I have defined an existing table in redshift with certain columns. This is already being successfully mapped to from one S3 bucket using a jsonpaths definition & COPY FROM JSON command. This all works fine.
But I now have differently formatted data which is stored in a different S3 bucket and would like to also put this data into the SAME table in redshift. However, this new data doesn't have values for all of the columns in this redshift table - I would like to simply default those certain values in the redshift table to none for the new bucket data.
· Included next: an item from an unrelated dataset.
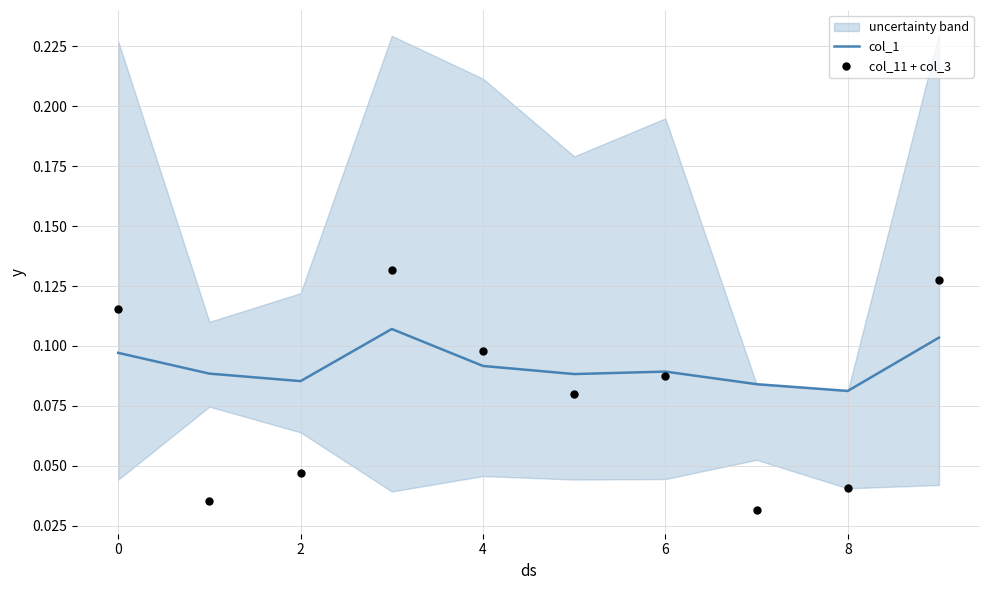

At how many categories does at least one series exceed 0?

10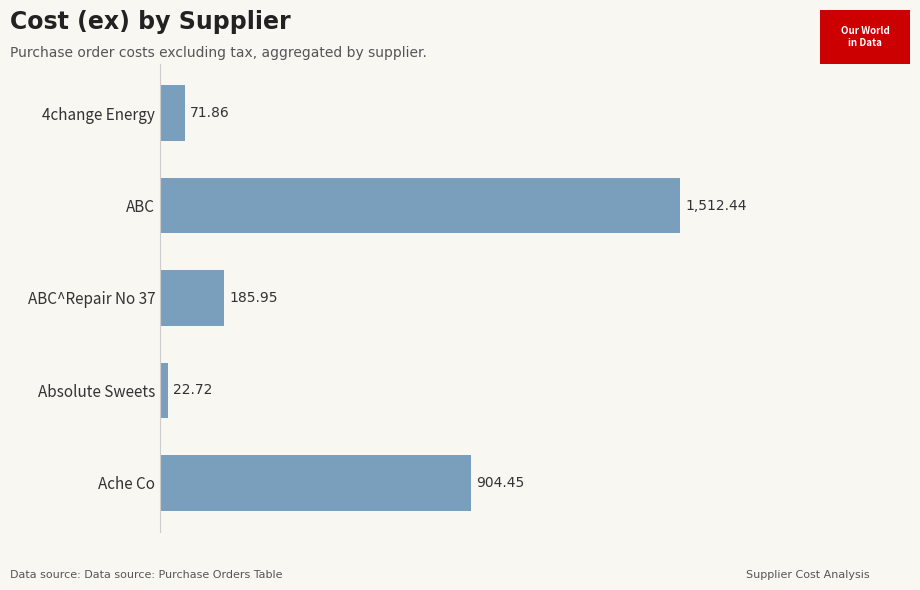

Rank the categories by value from lowest to highest.

Absolute Sweets, 4change Energy, ABC^Repair No 37, Ache Co, ABC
My problem is I do not know how best to setup the jsonpaths definition for the NEW S3 bucket to use, so that I can also easily run COPY FROM JSON on the new s3 bucket.
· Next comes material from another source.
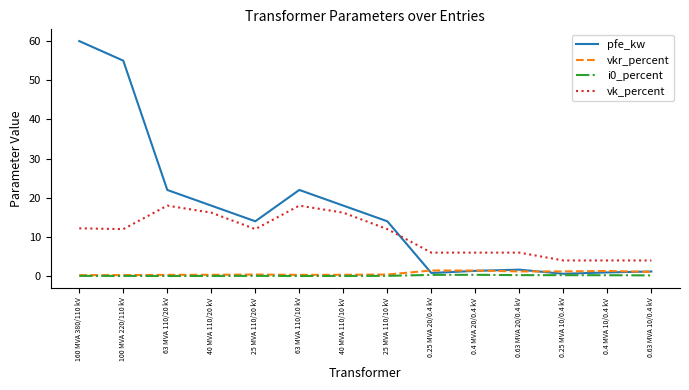

At how many categories does at least one series exceed 3?

14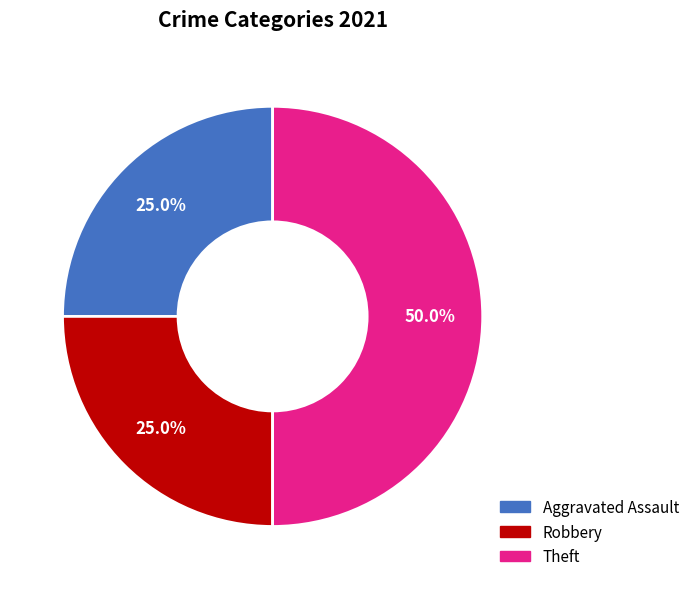

To the nearest percent, what is the combined percentage of Aggravated Assault and Robbery?

50%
I am trying to avoid having to do pre-processing on the new bucket data, which could involve just adding additional keys (to map to the undesired columns) with empty values.
I have tried simply putting empty strings in the jsonpaths to align with the columns in the redshift which I do not care about putting values in for. However, the AWS redshift documentation indicates that empty strings cause an error to arise during the COPY FROM JSON command. https://docs.aws.amazon.com/redshift/latest/dg/copy-parameters-data-format.html#copy-json-jsonpaths
Existing redshift table
CREATE TABLE events (
platform_name VARCHAR(10),
app_id VARCHAR(10),
app_version VARCHAR(10)
)
Existing map file for existing bucket
{
"jsonpaths": [
"$['device']['platform']['name']",
"$['application']['app_id']",
"$['application']['version_code']"
]
}
Map file for new bucket, where the data objects only have a value corresponding to name
and NOT to app_id
nor app_version
. But I want to put them into the same redshift table.
{
"jsonpaths": [
"$['platform']",
???,
???
]
}
Is one option to just put in locations in the JSON path which I know for certain won't be there in the new format? Would seem odd...